Some of the newcomers were ambitious. “I came here to get rich,” Cortés boasted, “not to work the land like a peasant.” The Spaniards did a great deal of work, pushing others to do the hard work; yet the Mexico they created was a land of contrasts and continuities.
It was a place of dramatic change that included the arrival of Spaniards, enslaved West Africans, and (later) Asians; ecological transformation as forests were cut down and lands cleared for livestock brought from Europe; and demographic change. Violence, disease, famine, and hard labor had a tremendous impact on indigenous populations, whose numbers plummeted in what is known as the “mass extinction.” And, of course, there was the introduction of Christianity, which Gillingham describes as an “ideological revolution” that used a “carrot and stick approach to life and the afterlife.”

Finding a way through the material, Gillingham reveals, is not always easy.

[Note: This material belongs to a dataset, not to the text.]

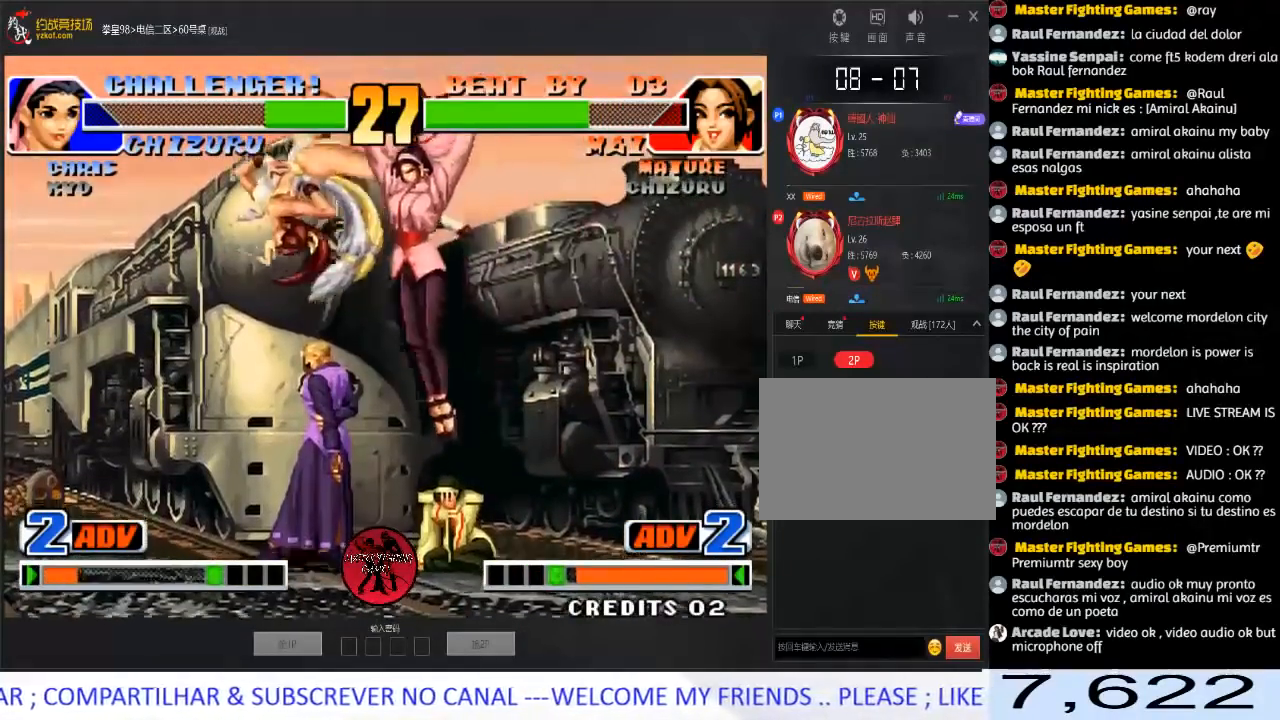
{"buttons": ["C"], "left_stick": "right", "events": [[150, "left_stick", "right"], [250, "C", "down"], [317, "C", "up"], [350, "C", "down"], [433, "C", "up"], [467, "C", "down"]]}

The Spaniards who ruled Mexico “had a penchant for melodrama”; they also had “strong reasons to exaggerate the hardships they faced” and to give false descriptions of the massacres they committed.
However, under Spanish rule, little changed. There were few technological advances, except for the importation of horses—which were unknown in the Americas. For the most part, “communication remained a matter of mules and sails.” The composition of the labor force remained a mix of free urban laborers, partly bonded agricultural laborers, and slaves—along with a “free peasantry that survived in the remaining ancestral villages.”
17th century
During the 16th and 17th centuries, Mexico assumed a central role - as a connecting point between Madrid and Spain's possessions not only in the Americas but also in Asia. Silver from Zacatecas and Guanajuato financed the colonization of new regions and the construction of magnificent colonial cities such as Oaxaca, Puebla, and Mexico City (built on the site of the old city of Tenochtitlan).
This new world was characterized by inequality, not least through the system encomienda: Spanish settlers had rights over native populations who were tied to the land in what became a form of forced labor.
There were, at least, many bright spots. We learn about Juana Inés de la Cruz, a Hieronymite nun who lived in the second half of the 17th century: she turned her cell into a study and the convent's common room into a reading room.

She wrote plays, songs, sonnets, and theological essays, while also writing works in Navajo, the language of the Aztecs. She was part of a rich constellation of pioneers who turned Mexico into the intellectual center of the Spanish empire—home to printing presses and universities. Simply put, wrote a 17th-century chronicler, Mexico City was “the greatest city in the world.”
19th century
However, from the mid-18th century onwards, the Mexican authorities' efforts to promote modernization and eliminate dissent took on increasingly brutal forms. In the 1760s, extraordinary violence was inflicted on anyone who dared to show what José de Gálvez called “impudent resistance,” with executions, public beatings, and the razing of the villages of some rebels. Not surprisingly, this led to regular uprisings and revolts and, in turn, to a greater determination to centralize control.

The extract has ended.